The government’s social relief of distress (SRD) grant, popularly known as the R350 grant, will cost government R44 billion over the next 12 months.
This was announced on Wednesday by Finance Minister Enoch Godongwana during his inaugural national budget speech in Cape Town. Godongwana said the R182 billion tax windfall boosted by a commodity boom would be used for the extension of the special grant.
R350 SRD grant
President Cyril Ramaphosa earlier this month extended the SRD grant by another year, until March 2023, during his State of the Nation Address (Sona).
Government first introduced the temporary relief measure in April 2020 at the height of the Covid-19 pandemic, as part of its R500 billion stimulus package.
The SRD grant is aimed at those aged between 18 and 59 years old, without any source of income support, and those facing undue financial hardships due to unemployment during the pandemic.
Godongwana said the Department of Social Development would receive the largest allocation of R58.6 billion over the medium term for its social welfare programmes.
The minister said more than 46% of South Africans were receiving social grants, translating to approximately 18 million South Africans.

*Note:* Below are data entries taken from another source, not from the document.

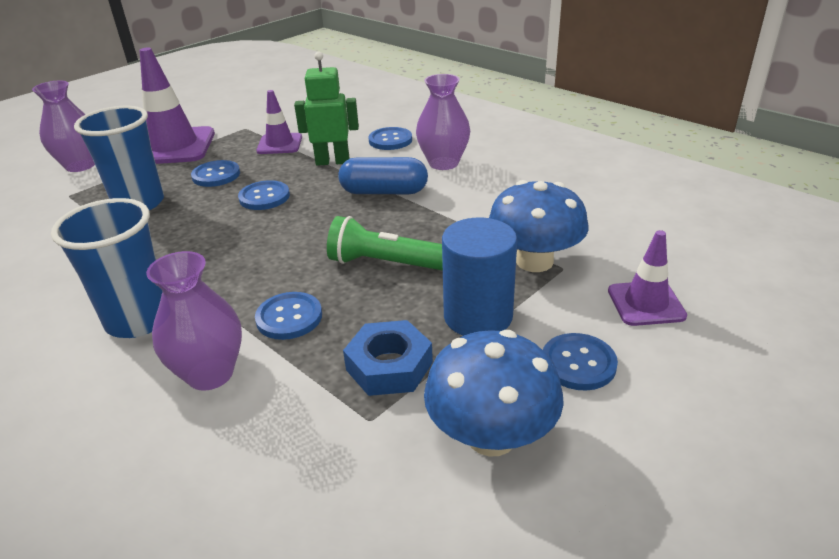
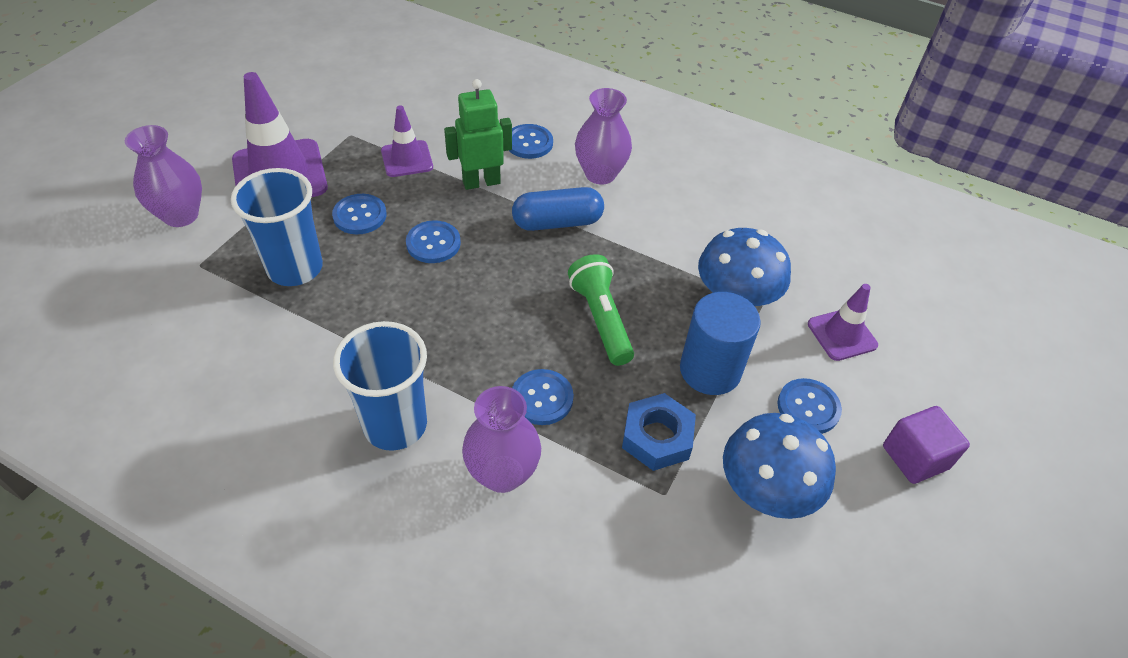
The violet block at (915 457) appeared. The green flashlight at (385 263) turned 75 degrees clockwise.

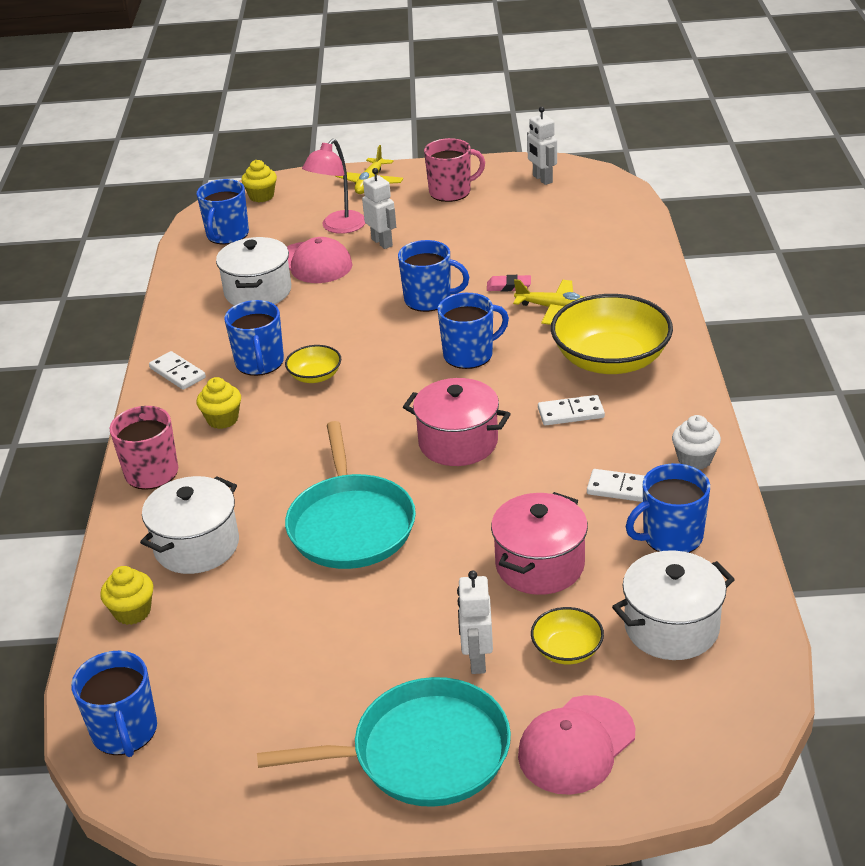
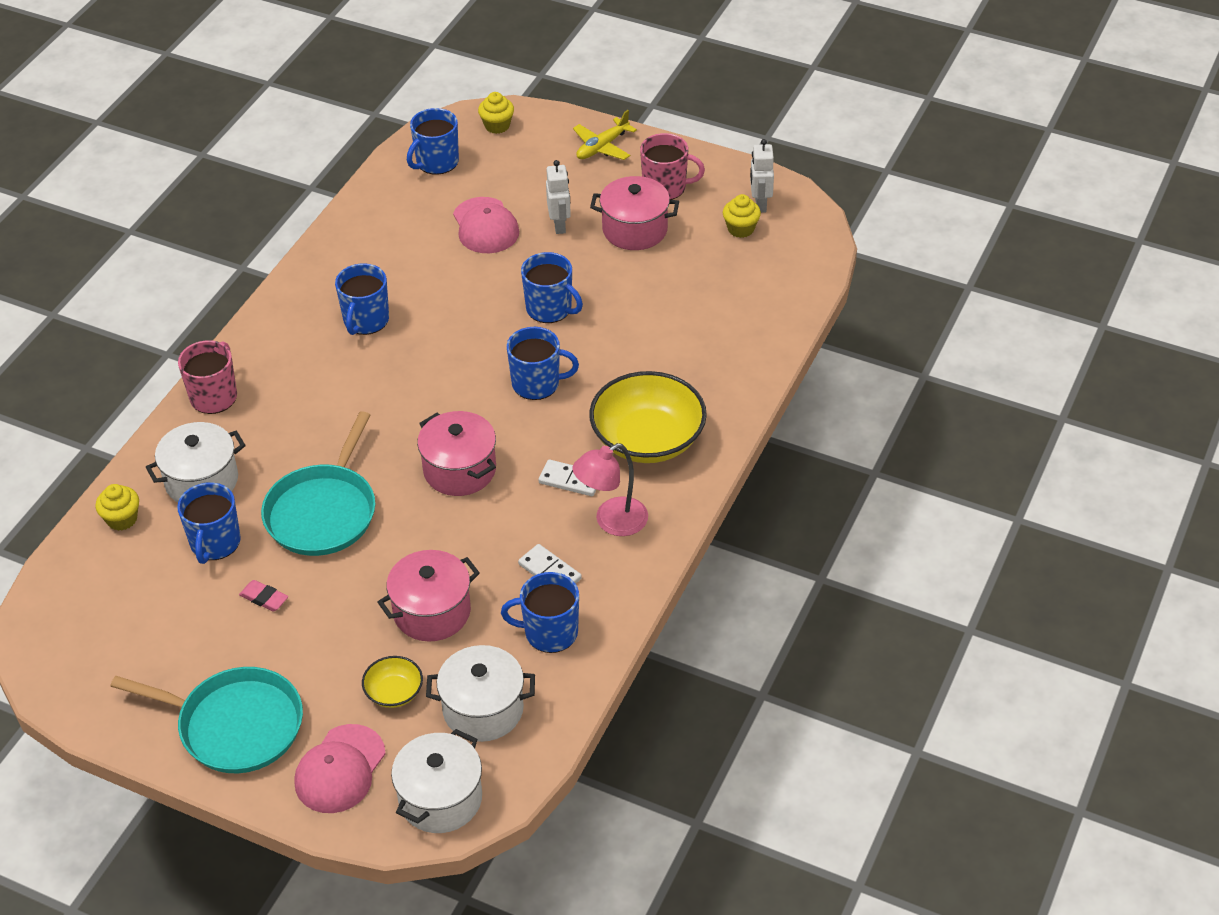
The snow-white domino tile at (177 373) disappeared. The golden deep dish at (315 376) disappeared. The snow-white toy robot at (477 660) disappeared. The golden plane at (555 308) disappeared. The snow-white fairy cake at (694 459) disappeared. The rosy stockpot at (635 230) appeared. The cobalt mug moved from (125 732) to (215 543). The golden fairy cake moved from (222 419) to (741 229). The snow-white stockpot moved from (258 292) to (440 799). The rosy reading lamp moved from (338 227) to (612 522). The rosy pencil eraser moved from (508 286) to (264 598). The rosy peaked cap at (576 745) turned 45 degrees counterclockwise.

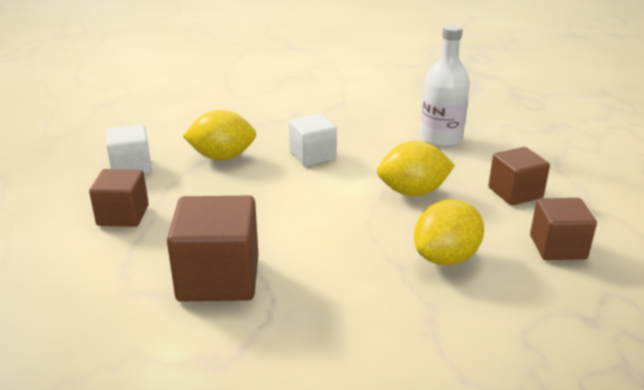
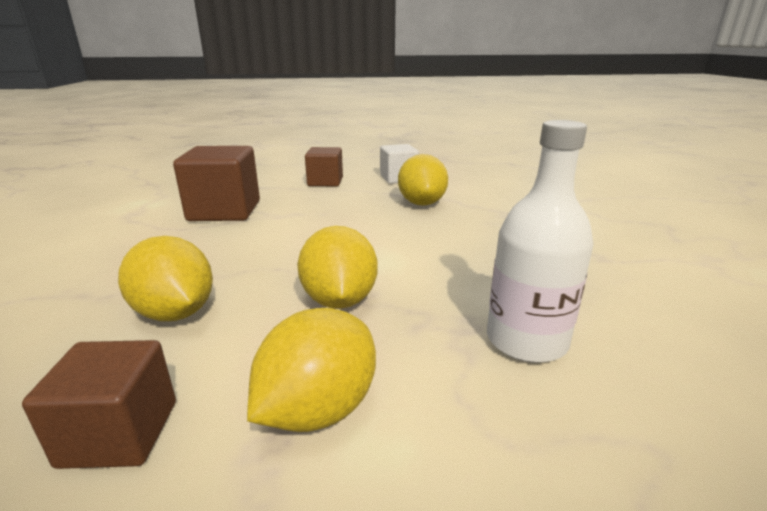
The snow-white block at (312 155) disappeared. The brown block at (515 193) was replaced by the golden toy lemon at (318 409).

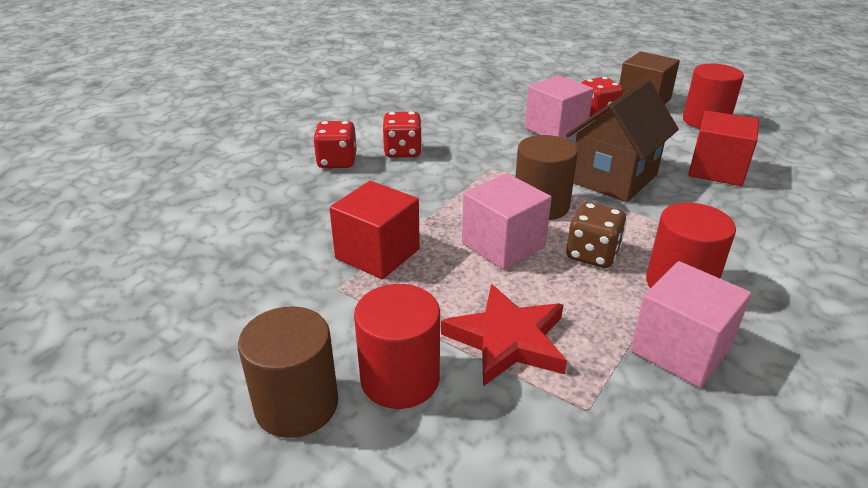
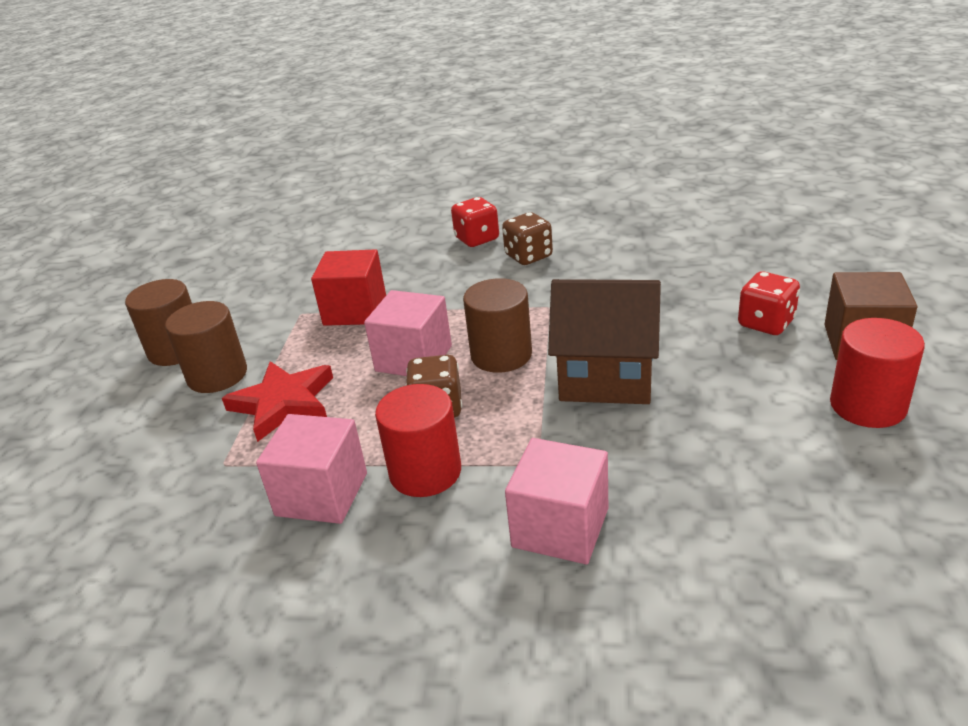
The red block at (716 170) disappeared. The rosy block moved from (555 129) to (560 527). The red solid cylinder at (400 379) became the brown solid cylinder at (217 375). The red game die at (402 151) became the brown game die at (528 256).

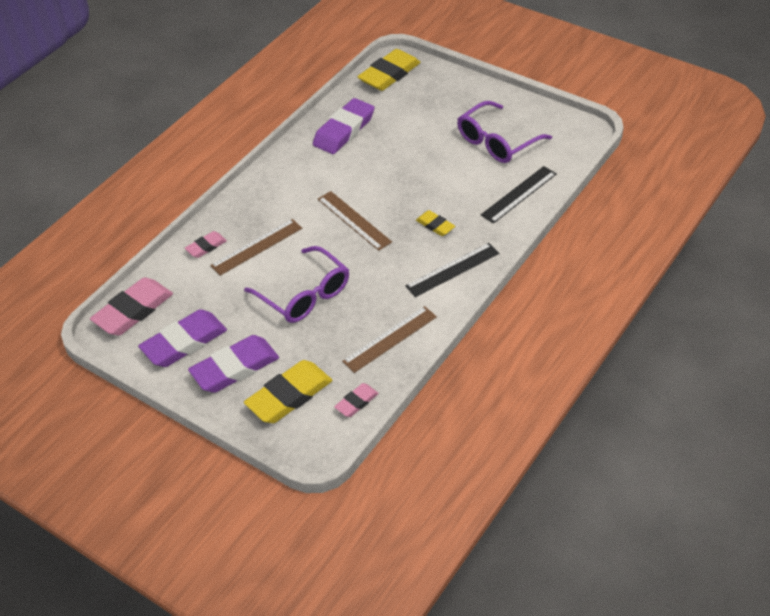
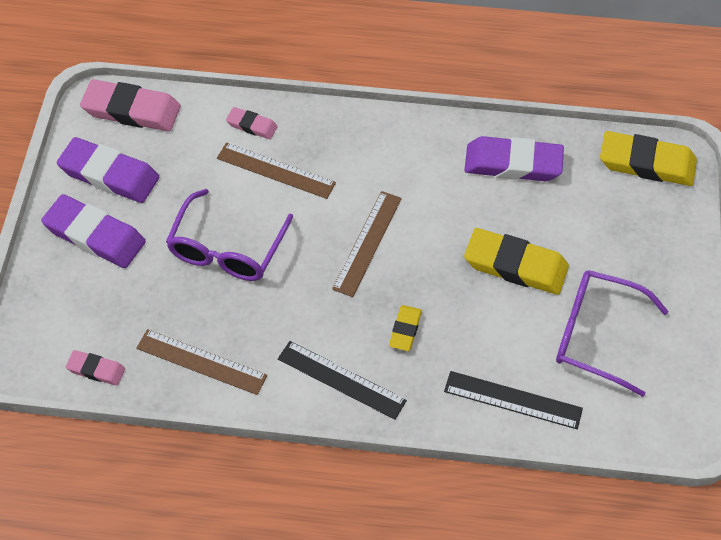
The golden pencil eraser moved from (289 396) to (515 265).

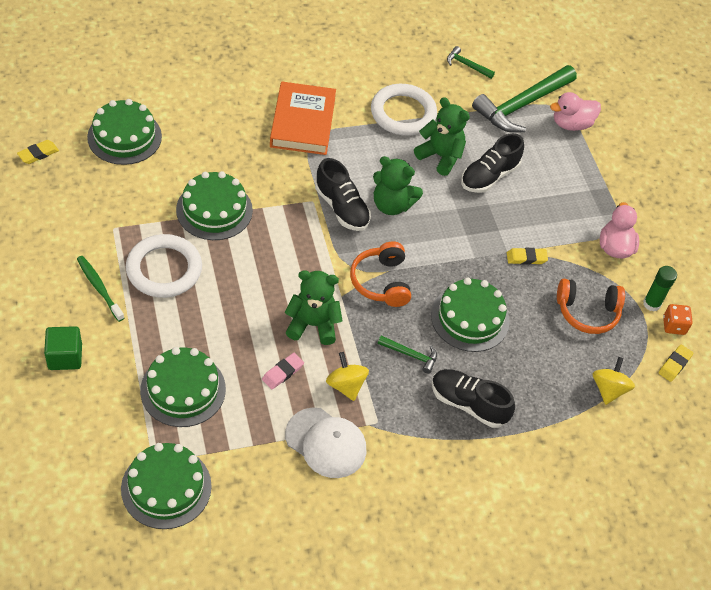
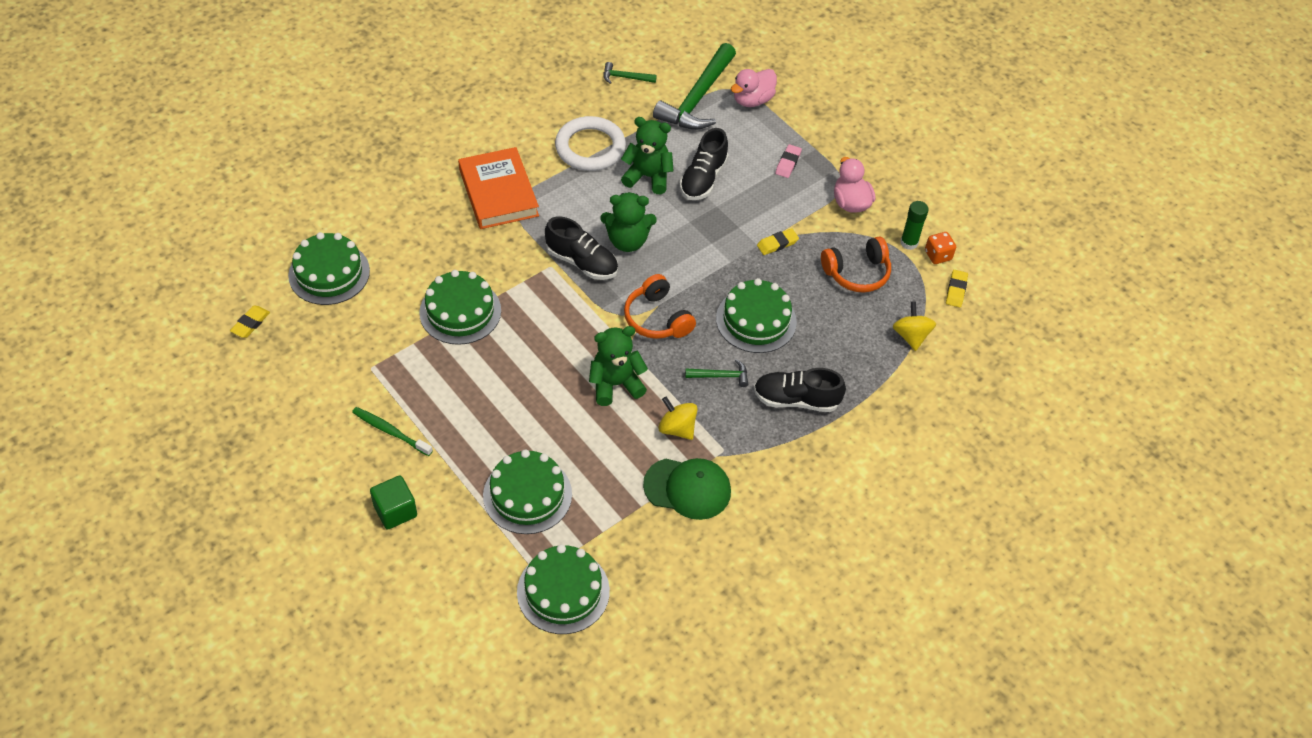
The snow-white hoop at (164 269) disappeared. The rosy pencil eraser moved from (282 373) to (788 163). The snow-white peaked cap at (326 443) became the green peaked cap at (687 488).

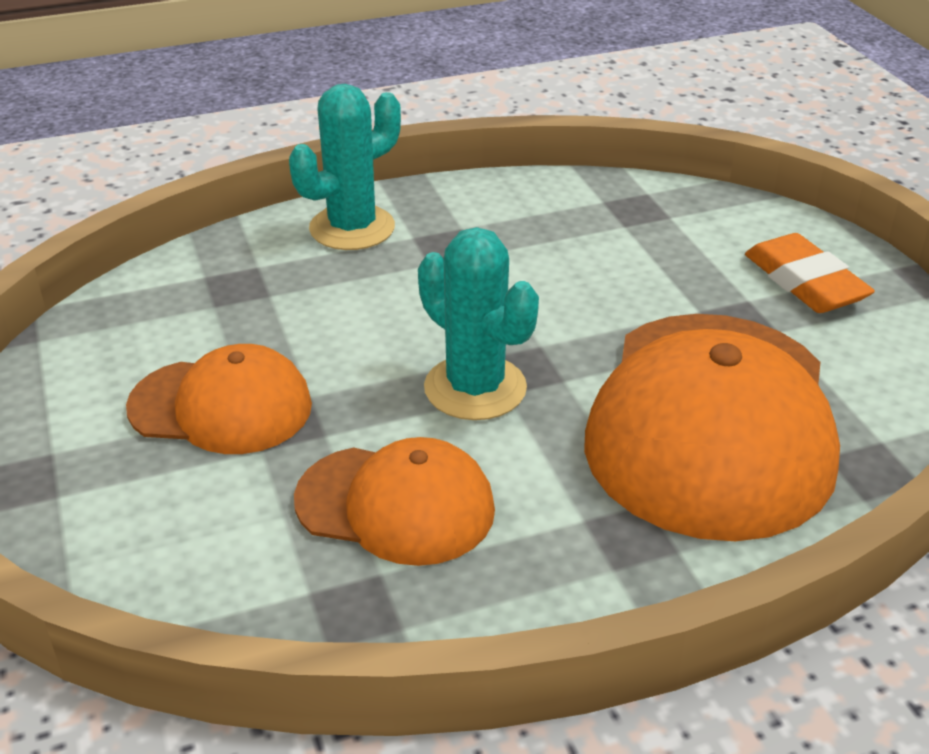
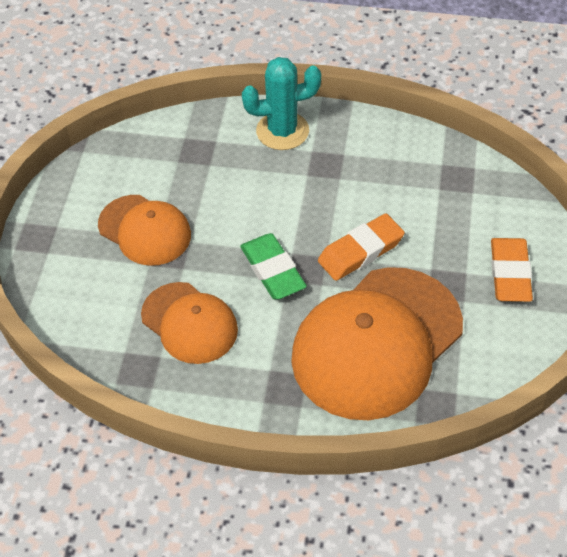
The bright orange pencil eraser at (361 251) appeared. The teal prickly plant at (475 388) was replaced by the green pencil eraser at (273 270).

“This emergency [R350] grant added to the country’s already extensive social safety net. South Africa now pays grants to more than 46 percent of the population,” he said.
Basic income grant
While National Treasury said it was still considering proposals around a universal basic income grant (BIG) for South Africa, there have been growing calls from civil society organisations for government to implement one to address the country’s high levels of unemployment poverty and inequalities.
READ MORE: Budget 2022 in a 5 minutes: 7 key takeaways
Human rights organisation, Black Sash, this month called on government to implement the BIG before the SRD grant is terminated in March next year.
The organisation said a permanent basic income support was inevitable given government’s constitutional and international human rights obligations.
“Given that the existence of the R350 SRD grant is dependent on the National State of Disaster, which will be lifted soon, the SRD grant must now be empowered by the Social Assistance Act.
“Incorporating the grant into the social assistance legal framework will help to begin the process of phasing in permanent income support for those aged 18 to 59 years with little to no income,” said Black Sash’s spokesperson Esley Philander.
Black Sash said it would continue to lobby, along with other civil society organisations, for the grant to be increased to R624 in order to match the SA’s Food Poverty Line.